§ What you will do:
Once the pictures are set aside, print the records that follow exactly as written.

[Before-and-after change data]
※ ※ ※
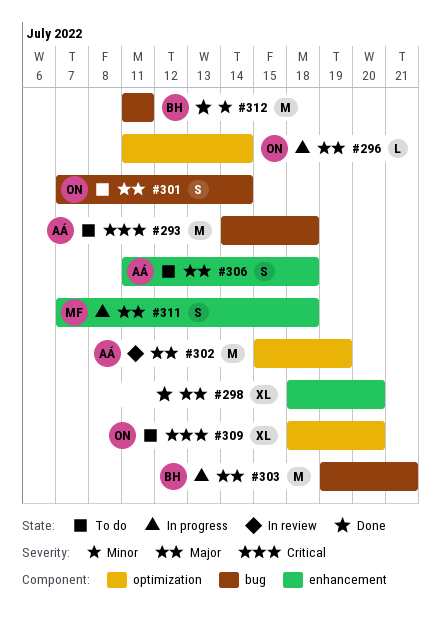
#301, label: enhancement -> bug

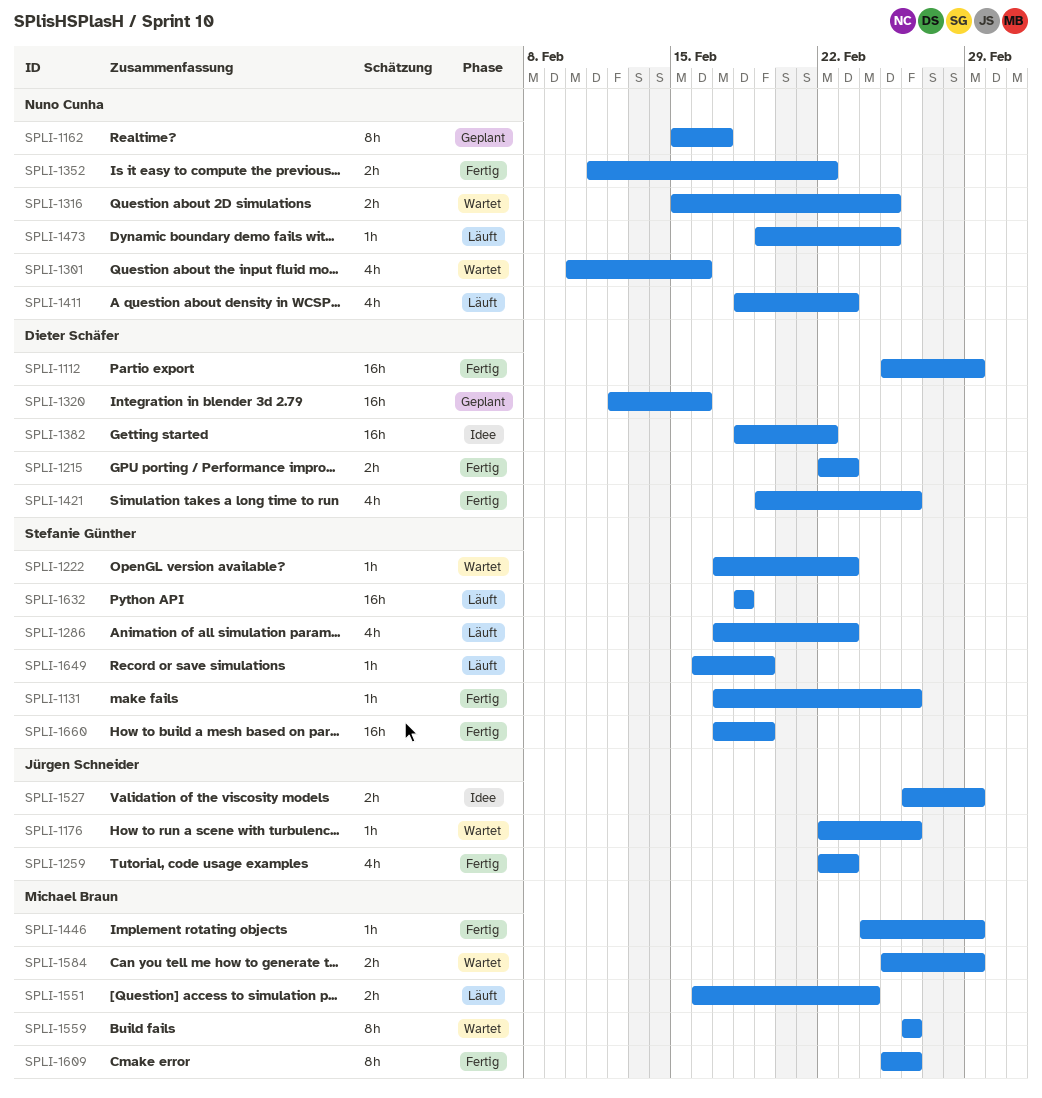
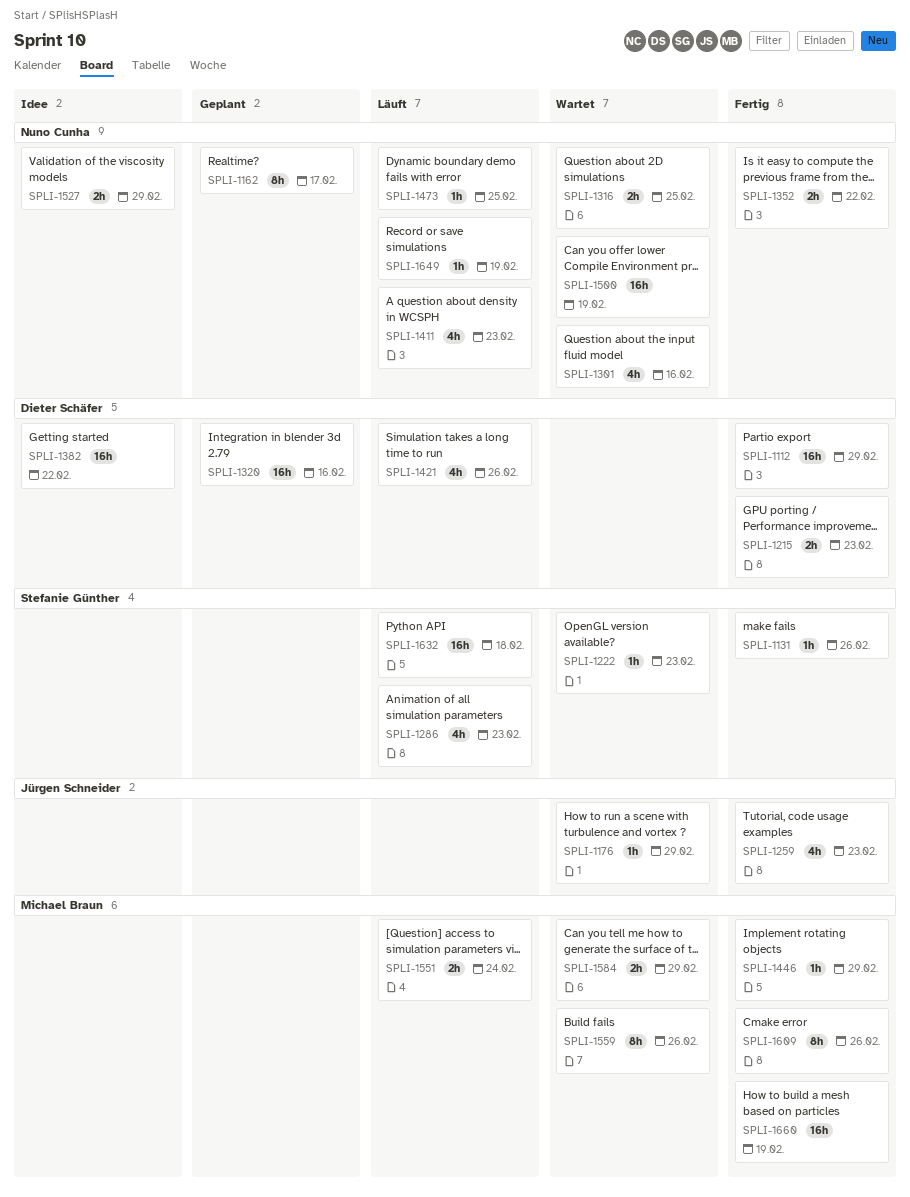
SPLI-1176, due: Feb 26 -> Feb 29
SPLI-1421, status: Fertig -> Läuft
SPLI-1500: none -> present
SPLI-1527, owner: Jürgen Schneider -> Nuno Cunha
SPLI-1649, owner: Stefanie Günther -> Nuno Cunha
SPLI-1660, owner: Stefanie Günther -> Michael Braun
※ ※ ※
§ Exercise answer:
#301, label: enhancement -> bug

SPLI-1176, due: Feb 26 -> Feb 29
SPLI-1421, status: Fertig -> Läuft
SPLI-1500: none -> present
SPLI-1527, owner: Jürgen Schneider -> Nuno Cunha
SPLI-1649, owner: Stefanie Günther -> Nuno Cunha
SPLI-1660, owner: Stefanie Günther -> Michael Braun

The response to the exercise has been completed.